What to work on:
[A] In the post about the Ghana–Uruguay match, which player handled the ball to keep it from crossing the line?
[B] Go on with the post about the Ghana–Uruguay match from the point where it stops.

Extract provided:
···

Saturday, 3 July 2010

Breaking rules: doing and being


I wasn't going to come back to football. Vain hope! The competition is still on and I watch when I can. But this post is not entirely about football. Football is just the occasion.

As I said earlier in a comment box my affections had been transferred to Ghana for much the same reasons that the affections of many others had. The competition is in Africa, Ghana was the last African team, and they were very good, in fact quite spectacularly good in patches - tough, fresh, full of skill, intelligence and heart while remaining touchingly vulnerable. Yesterday evening they were playing Uruguay

It was a marvellous and dramatic match, now one, now the other side in the ascendancy, the greatest drama coming with the last touch of the match in extra time. Ghana were awarded a dubious free-kick, the ball pinged around the penalty area at very close range and as the ball was about to go over the line, the Uruguay forward, Luis Suarez. handled the ball to keep it out. The ball was coming from close range. He raised his hand (distinctly not the Hand of God) and knocked it away. Suarez was immediately sent off, Ghana were awarded a penalty and that should have been that. It should have been but the leading player on the Ghana side, the admirable Asamoah Gyan, missed it. The ball hit the bar and went over.

···

Source material:
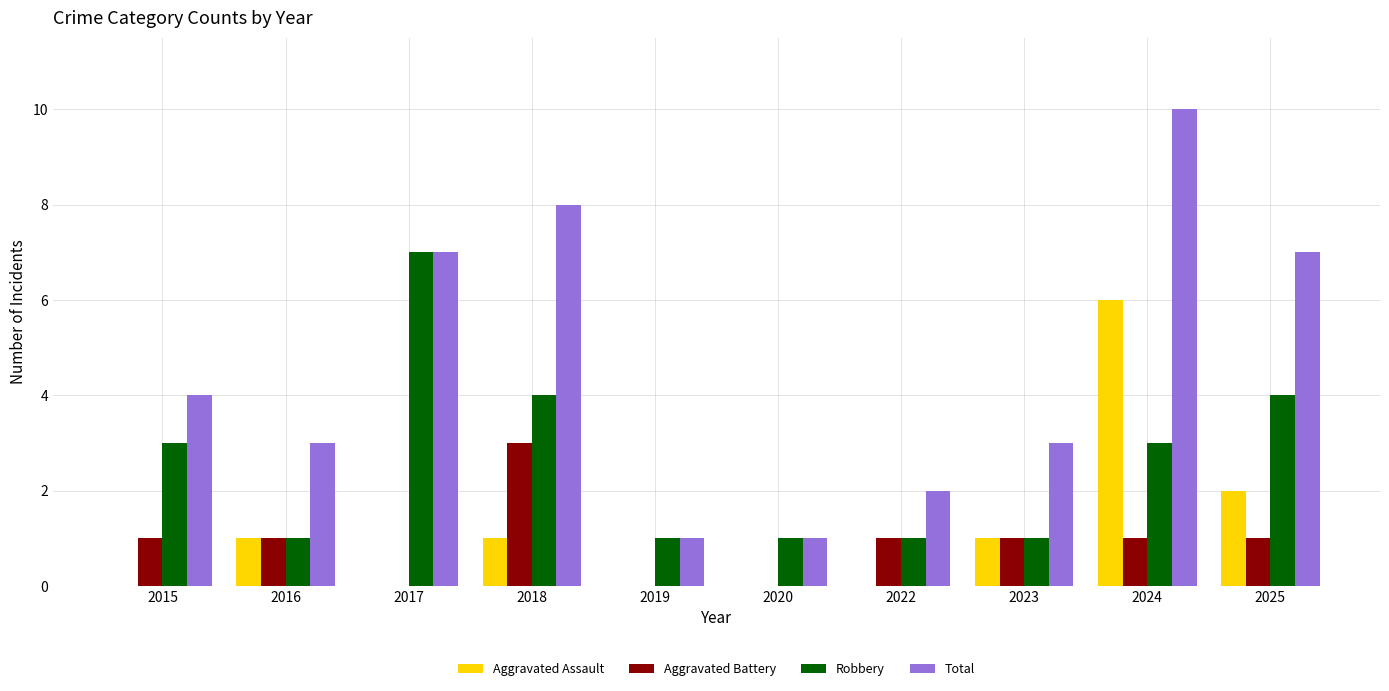

What is the difference between the Robbery values at 2022 and 2024?

2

···

Responses per task:
[A] Luis Suarez, the Uruguay forward.

[B]
So it went to penalties and Gyan, with remarkable courage took the first and scored. But others missed so Uruguay won in the end.

What followed was odd. It was far from the first time in football that an outfield player had handled on the line to prevent a goal. Such incidents are not uncommon and every supporter of every team will recall such occasions. What normally happens is that the player gets sent off, a penalty is awarded and either it is scored or it isn't. Those are the rules. There aren't any other rules.

What followed on this occasion however, was cries of CHEAT! and demands for the goal to be retrospectively awarded. The cheat story ran and is still running this morning.

Suarez can have had less than a second to do what he did. He was behind another player who had instinctively raised his hands. He raised his. He cannot have thought through the consequences because there wasn't time. People break the rules of a game and they are punished for it. Suarez did wrong and was punished.

The terms for breaking a rule in football are committing a foul or committing an infringement. The word cheat is not used because it has moral implications beyond the occasion. It refers not to action but to character.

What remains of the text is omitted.